> [Task to complete]
Look for "aux normes de" in the entries below. Then write out exactly the line that holds it and every line after it, to the last, and nothing else.

> [Material to process]
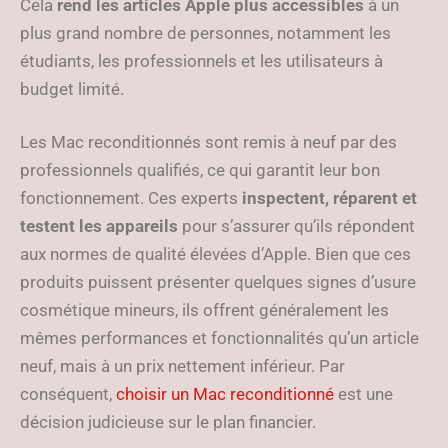
Cela
rend les articles Apple plus accessibles
à un
plus grand nombre de personnes, notamment les
étudiants, les professionnels et les utilisateurs à
budget limité.
Les Mac reconditionnés sont remis à neuf par des
professionnels qualifiés, ce qui garantit leur bon
fonctionnement. Ces experts
inspectent, réparent et
testent les appareils
pour s’assurer qu’ils répondent
aux normes de qualité élevées d’Apple. Bien que ces
produits puissent présenter quelques signes d’usure
cosmétique mineurs, ils offrent généralement les
mêmes performances et fonctionnalités qu’un article
neuf, mais à un prix nettement inférieur. Par
conséquent,
choisir un Mac reconditionné
est une
décision judicieuse sur le plan financier.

> [Result of the exercise]
aux normes de qualité élevées d’Apple. Bien que ces
produits puissent présenter quelques signes d’usure
cosmétique mineurs, ils offrent généralement les
mêmes performances et fonctionnalités qu’un article
neuf, mais à un prix nettement inférieur. Par
conséquent,
choisir un Mac reconditionné
est une
décision judicieuse sur le plan financier.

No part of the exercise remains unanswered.